* **Available records**
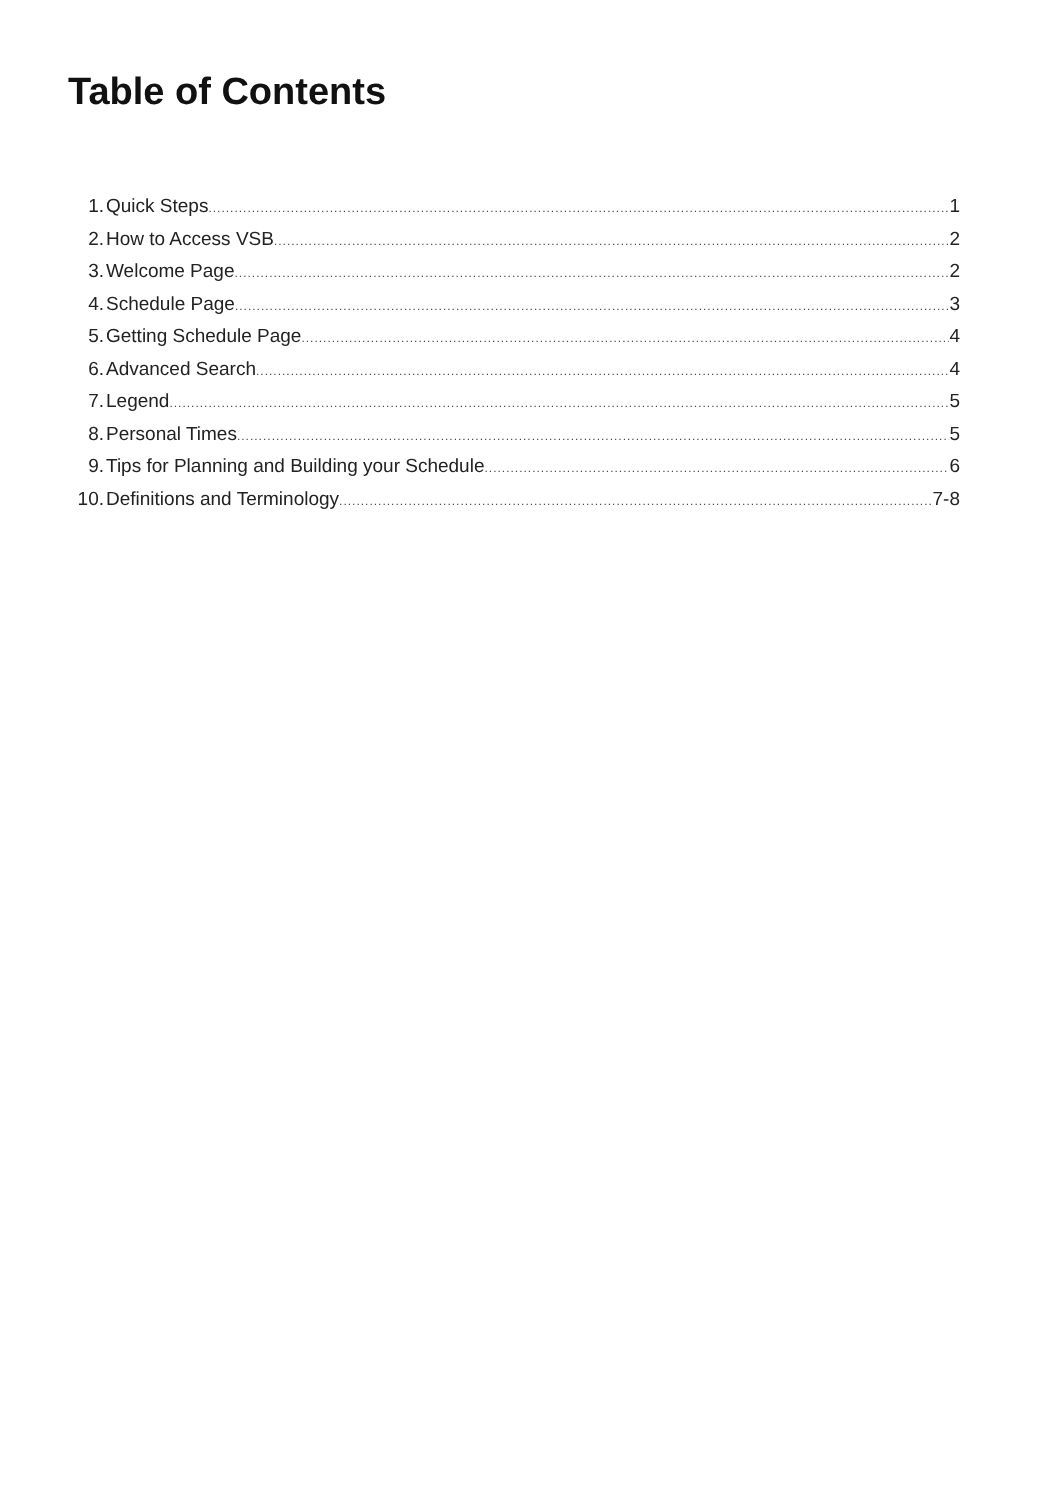Table of Contents
1. Quick Steps 1
2. How to Access VSB 2
3. Welcome Page 2
4. Schedule Page 3
5. Getting Schedule Page 4
6. Advanced Search 4
7. Legend 5
8. Personal Times 5
9. Tips for Planning and Building your Schedule 6
10. Definitions and Terminology 7-8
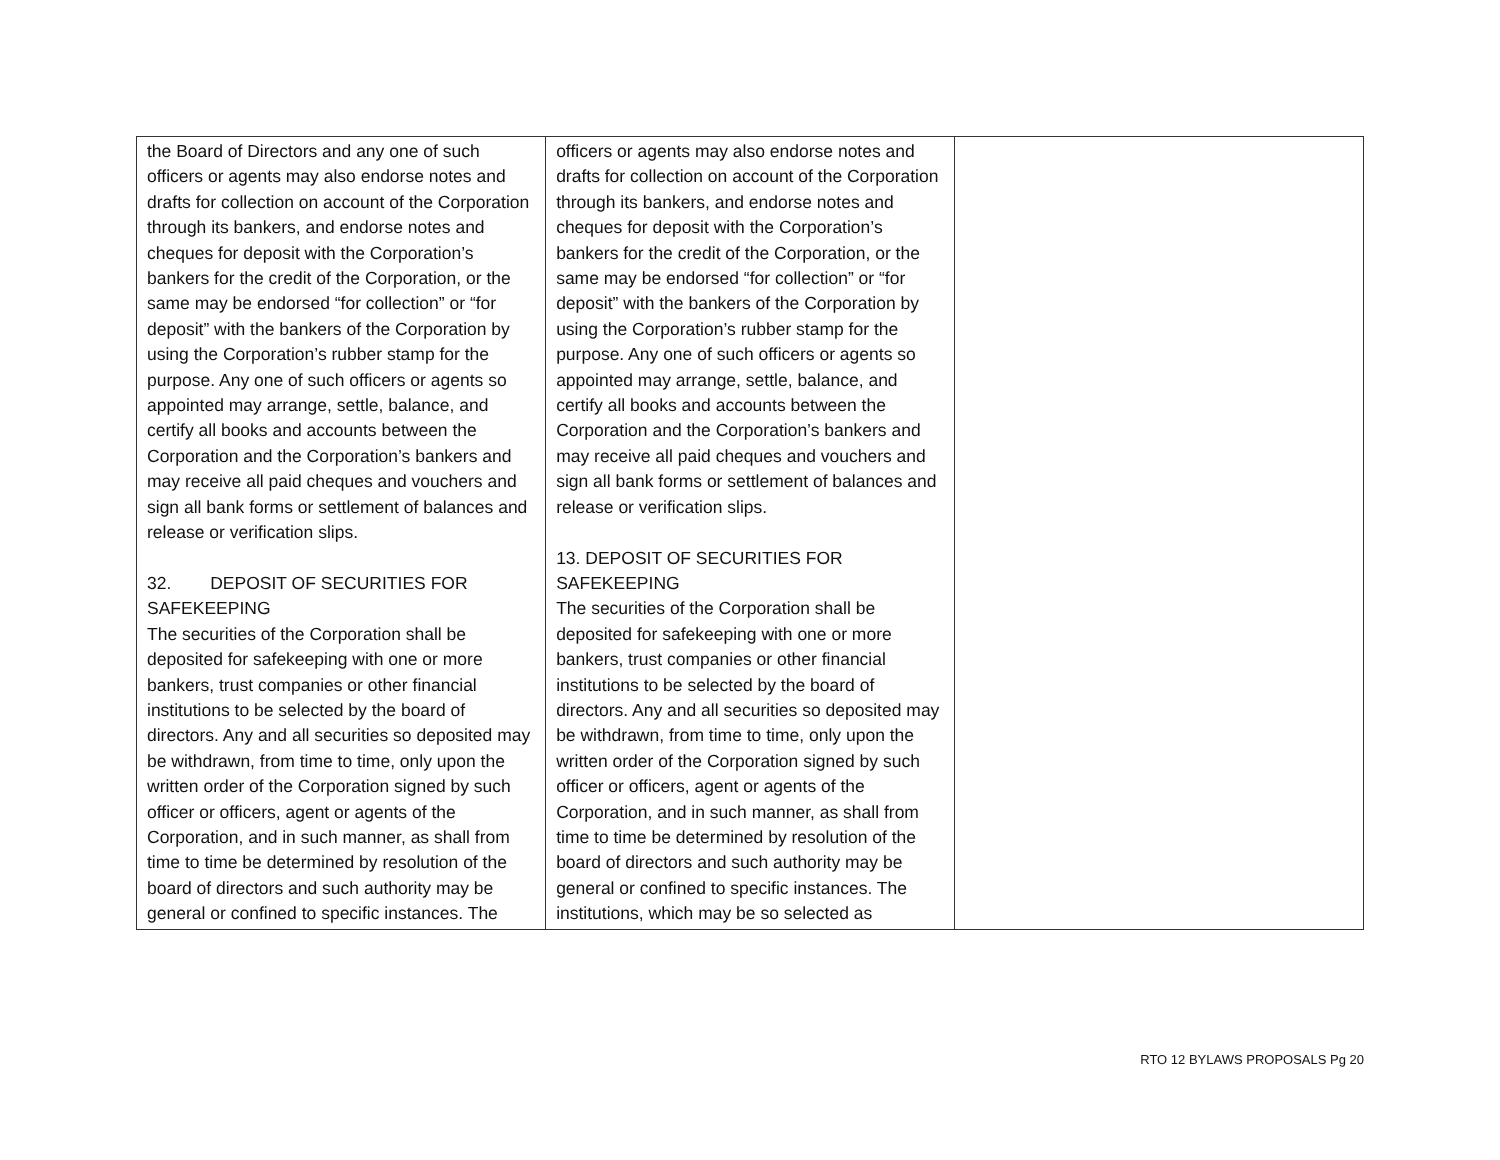| the Board of Directors and any one of such officers or agents may also endorse notes and drafts for collection on account of the Corporation through its bankers, and endorse notes and cheques for deposit with the Corporation’s bankers for the credit of the Corporation, or the same may be endorsed “for collection” or “for deposit” with the bankers of the Corporation by using the Corporation’s rubber stamp for the purpose. Any one of such officers or agents so appointed may arrange, settle, balance, and certify all books and accounts between the Corporation and the Corporation’s bankers and may receive all paid cheques and vouchers and sign all bank forms or settlement of balances and release or verification slips. 32. DEPOSIT OF SECURITIES FOR SAFEKEEPING The securities of the Corporation shall be deposited for safekeeping with one or more bankers, trust companies or other financial institutions to be selected by the board of directors. Any and all securities so deposited may be withdrawn, from time to time, only upon the written order of the Corporation signed by such officer or officers, agent or agents of the Corporation, and in such manner, as shall from time to time be determined by resolution of the board of directors and such authority may be general or confined to specific instances. The | officers or agents may also endorse notes and drafts for collection on account of the Corporation through its bankers, and endorse notes and cheques for deposit with the Corporation’s bankers for the credit of the Corporation, or the same may be endorsed “for collection” or “for deposit” with the bankers of the Corporation by using the Corporation’s rubber stamp for the purpose. Any one of such officers or agents so appointed may arrange, settle, balance, and certify all books and accounts between the Corporation and the Corporation’s bankers and may receive all paid cheques and vouchers and sign all bank forms or settlement of balances and release or verification slips. 13. DEPOSIT OF SECURITIES FOR SAFEKEEPING The securities of the Corporation shall be deposited for safekeeping with one or more bankers, trust companies or other financial institutions to be selected by the board of directors. Any and all securities so deposited may be withdrawn, from time to time, only upon the written order of the Corporation signed by such officer or officers, agent or agents of the Corporation, and in such manner, as shall from time to time be determined by resolution of the board of directors and such authority may be general or confined to specific instances. The institutions, which may be so selected as | |
RTO 12 BYLAWS PROPOSALS Pg 20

* **Aim of the exercise**
All of the entries above are to be transcribed word for word, with no pictures included.

* **Answer**
Table of Contents
1. Quick Steps 1
2. How to Access VSB 2
3. Welcome Page 2
4. Schedule Page 3
5. Getting Schedule Page 4
6. Advanced Search 4
7. Legend 5
8. Personal Times 5
9. Tips for Planning and Building your Schedule 6
10. Definitions and Terminology 7-8
| the Board of Directors and any one of such officers or agents may also endorse notes and drafts for collection on account of the Corporation through its bankers, and endorse notes and cheques for deposit with the Corporation’s bankers for the credit of the Corporation, or the same may be endorsed “for collection” or “for deposit” with the bankers of the Corporation by using the Corporation’s rubber stamp for the purpose. Any one of such officers or agents so appointed may arrange, settle, balance, and certify all books and accounts between the Corporation and the Corporation’s bankers and may receive all paid cheques and vouchers and sign all bank forms or settlement of balances and release or verification slips. 32. DEPOSIT OF SECURITIES FOR SAFEKEEPING The securities of the Corporation shall be deposited for safekeeping with one or more bankers, trust companies or other financial institutions to be selected by the board of directors. Any and all securities so deposited may be withdrawn, from time to time, only upon the written order of the Corporation signed by such officer or officers, agent or agents of the Corporation, and in such manner, as shall from time to time be determined by resolution of the board of directors and such authority may be general or confined to specific instances. The | officers or agents may also endorse notes and drafts for collection on account of the Corporation through its bankers, and endorse notes and cheques for deposit with the Corporation’s bankers for the credit of the Corporation, or the same may be endorsed “for collection” or “for deposit” with the bankers of the Corporation by using the Corporation’s rubber stamp for the purpose. Any one of such officers or agents so appointed may arrange, settle, balance, and certify all books and accounts between the Corporation and the Corporation’s bankers and may receive all paid cheques and vouchers and sign all bank forms or settlement of balances and release or verification slips. 13. DEPOSIT OF SECURITIES FOR SAFEKEEPING The securities of the Corporation shall be deposited for safekeeping with one or more bankers, trust companies or other financial institutions to be selected by the board of directors. Any and all securities so deposited may be withdrawn, from time to time, only upon the written order of the Corporation signed by such officer or officers, agent or agents of the Corporation, and in such manner, as shall from time to time be determined by resolution of the board of directors and such authority may be general or confined to specific instances. The institutions, which may be so selected as | |
RTO 12 BYLAWS PROPOSALS Pg 20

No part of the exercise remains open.